Somewhere below is a line with "Mandiana | | La Debo |" and, later, a line with "In January 2017, the"; repeat those two lines and all the lines between them, exactly as they are.

(Page images and extracted text)
--------------------

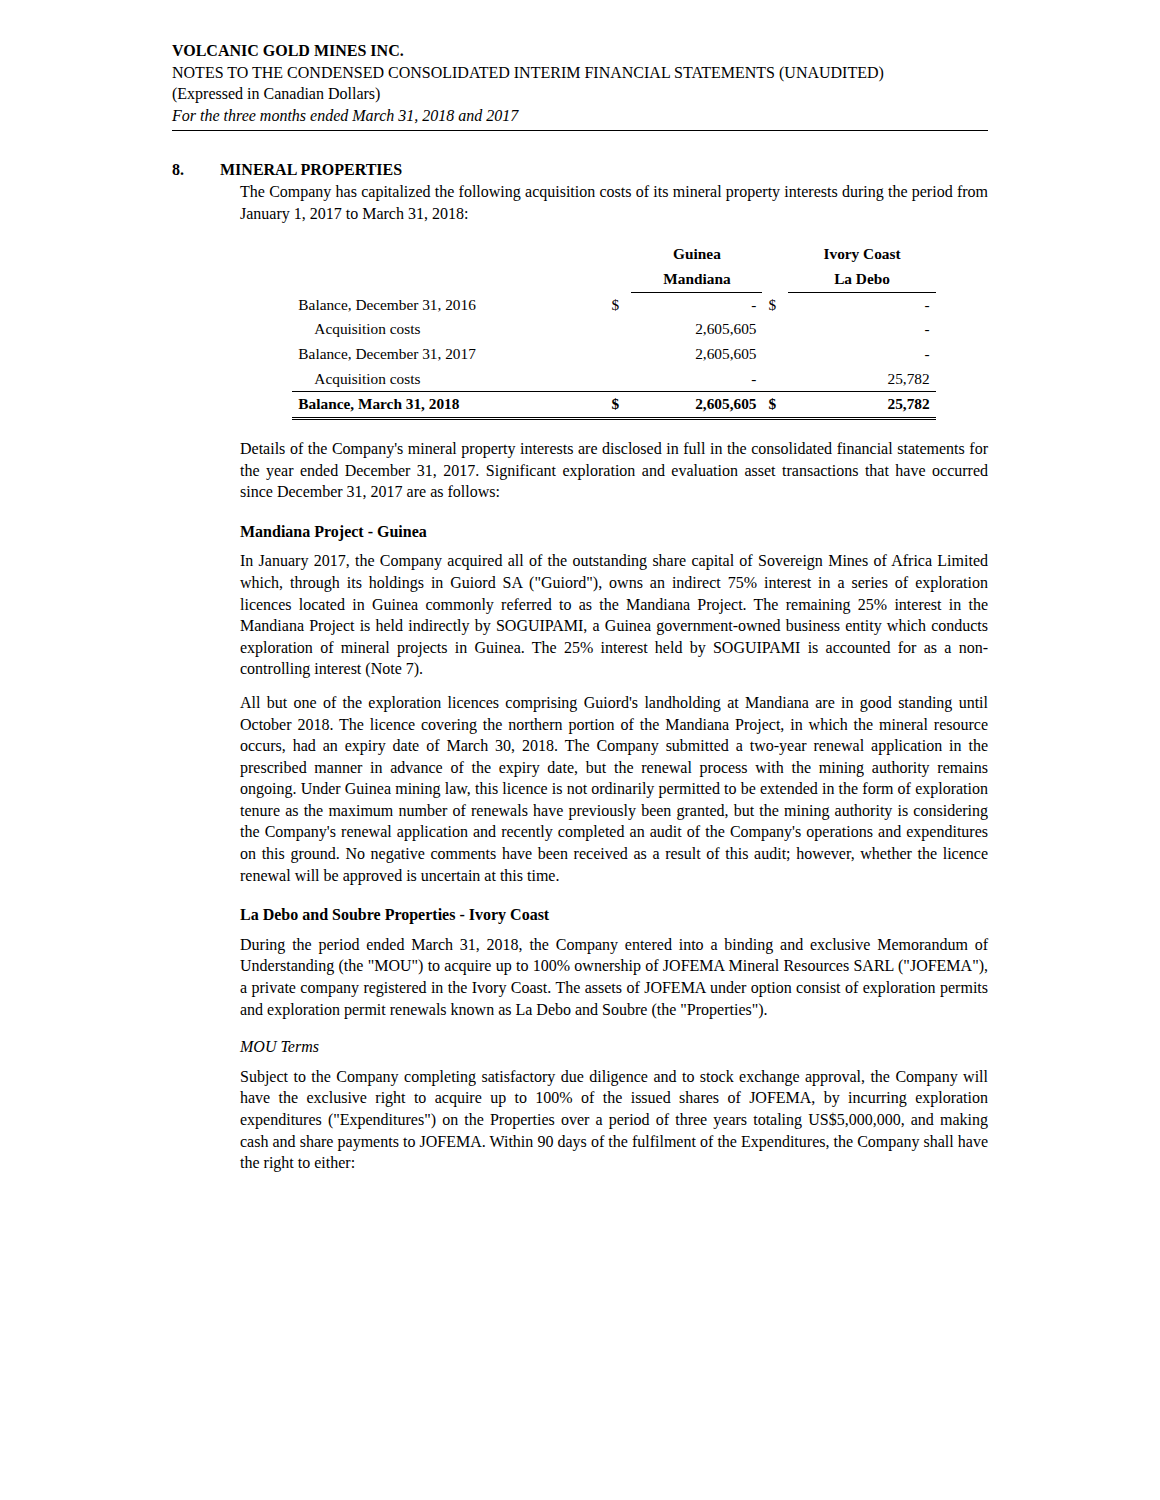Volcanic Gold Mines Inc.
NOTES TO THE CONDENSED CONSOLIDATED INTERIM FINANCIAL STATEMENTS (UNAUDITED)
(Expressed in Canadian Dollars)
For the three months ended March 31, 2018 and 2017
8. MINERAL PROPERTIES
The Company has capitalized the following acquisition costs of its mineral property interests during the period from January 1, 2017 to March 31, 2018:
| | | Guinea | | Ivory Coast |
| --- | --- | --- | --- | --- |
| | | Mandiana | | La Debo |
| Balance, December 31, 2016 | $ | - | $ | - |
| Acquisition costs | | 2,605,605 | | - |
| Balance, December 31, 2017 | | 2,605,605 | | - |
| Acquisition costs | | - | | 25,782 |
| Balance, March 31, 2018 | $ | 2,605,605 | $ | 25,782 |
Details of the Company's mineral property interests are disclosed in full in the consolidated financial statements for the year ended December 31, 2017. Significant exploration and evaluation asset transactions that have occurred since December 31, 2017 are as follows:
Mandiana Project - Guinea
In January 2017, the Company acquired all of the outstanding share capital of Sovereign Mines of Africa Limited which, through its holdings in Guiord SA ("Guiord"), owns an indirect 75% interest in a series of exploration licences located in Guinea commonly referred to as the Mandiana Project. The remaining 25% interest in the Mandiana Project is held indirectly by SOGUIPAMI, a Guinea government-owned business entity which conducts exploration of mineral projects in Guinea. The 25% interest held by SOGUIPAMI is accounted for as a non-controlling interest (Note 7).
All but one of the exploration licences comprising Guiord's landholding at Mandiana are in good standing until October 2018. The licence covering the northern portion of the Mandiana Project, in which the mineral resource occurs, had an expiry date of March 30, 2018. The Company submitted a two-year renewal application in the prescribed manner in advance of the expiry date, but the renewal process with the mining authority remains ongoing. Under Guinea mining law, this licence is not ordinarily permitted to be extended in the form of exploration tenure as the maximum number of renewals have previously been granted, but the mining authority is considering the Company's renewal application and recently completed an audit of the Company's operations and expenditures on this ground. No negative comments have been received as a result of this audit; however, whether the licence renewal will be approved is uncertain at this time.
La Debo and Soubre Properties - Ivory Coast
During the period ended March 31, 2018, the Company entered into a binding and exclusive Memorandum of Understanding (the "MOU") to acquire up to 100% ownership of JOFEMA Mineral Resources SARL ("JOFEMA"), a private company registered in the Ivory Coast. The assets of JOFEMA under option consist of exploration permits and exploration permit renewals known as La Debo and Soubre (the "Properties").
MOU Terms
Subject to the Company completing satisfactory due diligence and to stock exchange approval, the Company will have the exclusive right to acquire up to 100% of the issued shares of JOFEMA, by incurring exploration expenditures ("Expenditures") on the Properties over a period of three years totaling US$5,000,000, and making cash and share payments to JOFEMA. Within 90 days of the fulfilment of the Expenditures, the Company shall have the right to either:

--------------------

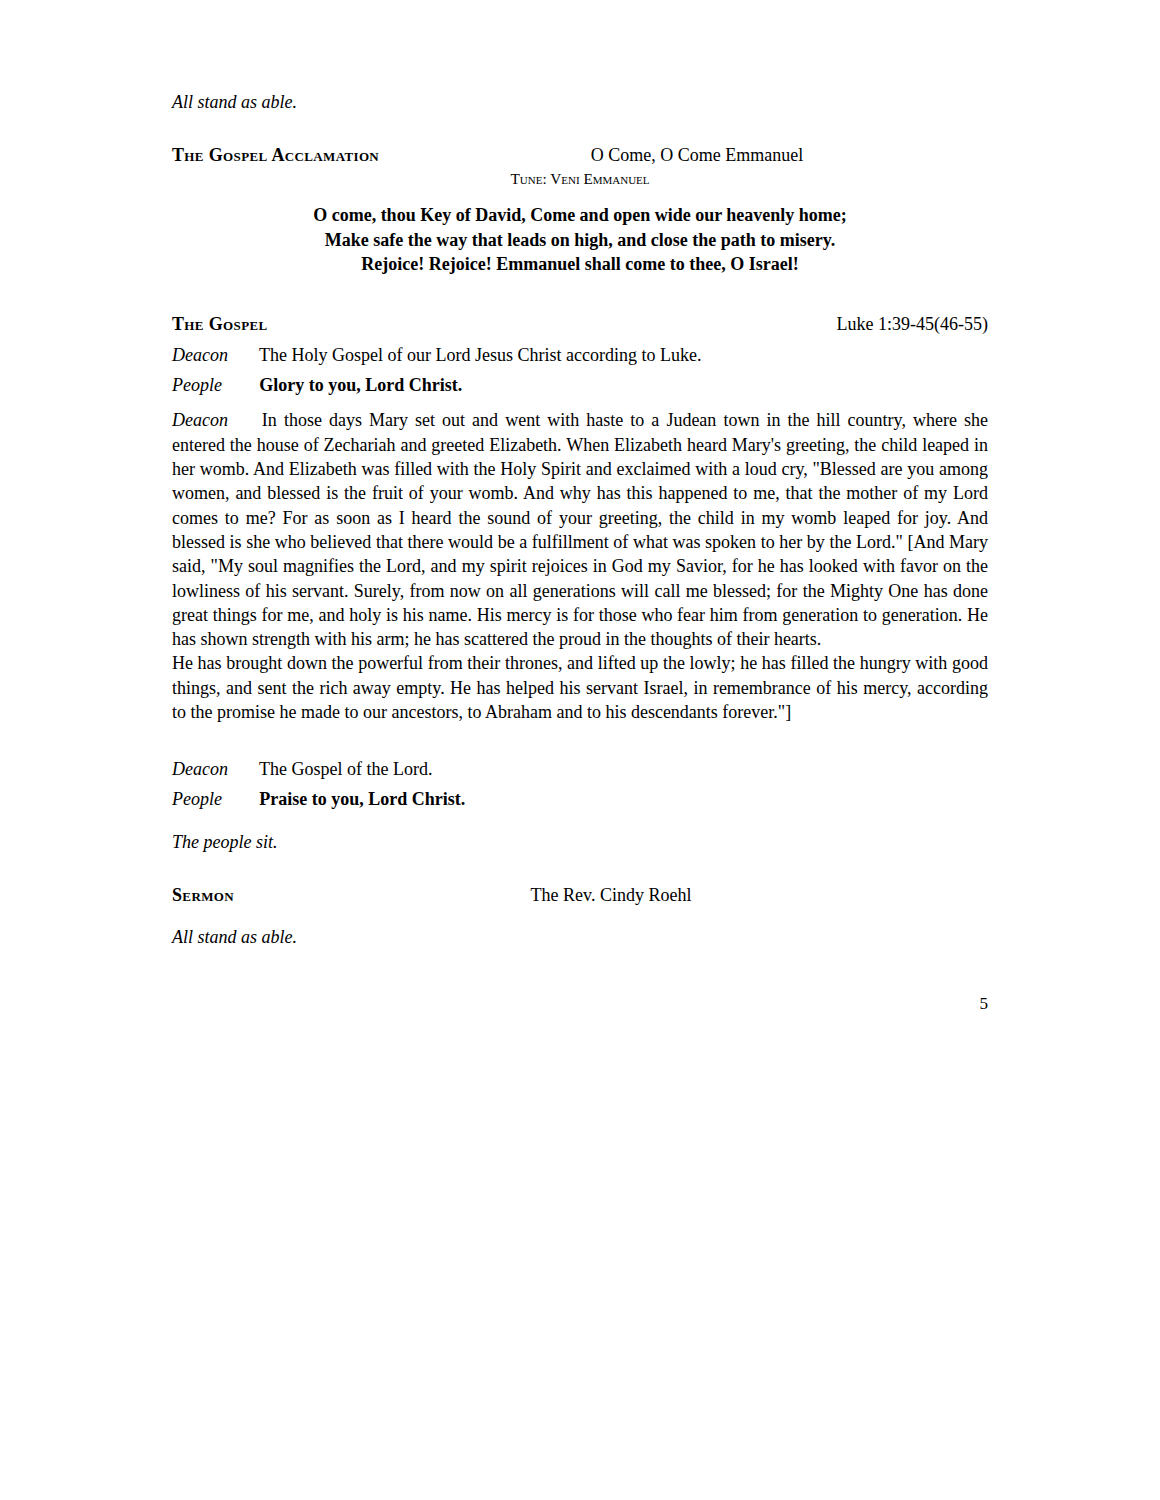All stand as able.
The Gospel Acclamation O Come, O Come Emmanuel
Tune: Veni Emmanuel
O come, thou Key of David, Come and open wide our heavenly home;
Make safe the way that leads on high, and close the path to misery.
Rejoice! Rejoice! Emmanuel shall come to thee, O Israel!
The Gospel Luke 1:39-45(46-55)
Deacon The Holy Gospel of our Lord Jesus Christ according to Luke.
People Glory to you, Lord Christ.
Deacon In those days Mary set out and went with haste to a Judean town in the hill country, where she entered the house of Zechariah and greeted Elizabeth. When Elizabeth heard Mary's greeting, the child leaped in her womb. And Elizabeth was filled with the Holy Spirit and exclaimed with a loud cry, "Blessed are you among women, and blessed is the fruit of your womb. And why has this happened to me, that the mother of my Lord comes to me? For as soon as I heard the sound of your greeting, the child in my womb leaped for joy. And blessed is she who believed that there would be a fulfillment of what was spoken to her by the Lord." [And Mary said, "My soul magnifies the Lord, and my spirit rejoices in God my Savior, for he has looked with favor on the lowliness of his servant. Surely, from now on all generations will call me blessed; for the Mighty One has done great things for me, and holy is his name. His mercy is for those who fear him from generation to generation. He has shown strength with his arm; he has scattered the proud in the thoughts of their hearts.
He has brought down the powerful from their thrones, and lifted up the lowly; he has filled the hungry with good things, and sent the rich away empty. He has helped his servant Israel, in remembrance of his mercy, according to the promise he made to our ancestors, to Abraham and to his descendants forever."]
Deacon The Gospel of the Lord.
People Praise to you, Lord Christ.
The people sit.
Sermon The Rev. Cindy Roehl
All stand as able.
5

--------------------

Result of this exercise:
| | | Mandiana | | La Debo |
| Balance, December 31, 2016 | $ | - | $ | - |
| Acquisition costs | | 2,605,605 | | - |
| Balance, December 31, 2017 | | 2,605,605 | | - |
| Acquisition costs | | - | | 25,782 |
| Balance, March 31, 2018 | $ | 2,605,605 | $ | 25,782 |
Details of the Company's mineral property interests are disclosed in full in the consolidated financial statements for the year ended December 31, 2017. Significant exploration and evaluation asset transactions that have occurred since December 31, 2017 are as follows:
Mandiana Project - Guinea
In January 2017, the Company acquired all of the outstanding share capital of Sovereign Mines of Africa Limited which, through its holdings in Guiord SA ("Guiord"), owns an indirect 75% interest in a series of exploration licences located in Guinea commonly referred to as the Mandiana Project. The remaining 25% interest in the Mandiana Project is held indirectly by SOGUIPAMI, a Guinea government-owned business entity which conducts exploration of mineral projects in Guinea. The 25% interest held by SOGUIPAMI is accounted for as a non-controlling interest (Note 7).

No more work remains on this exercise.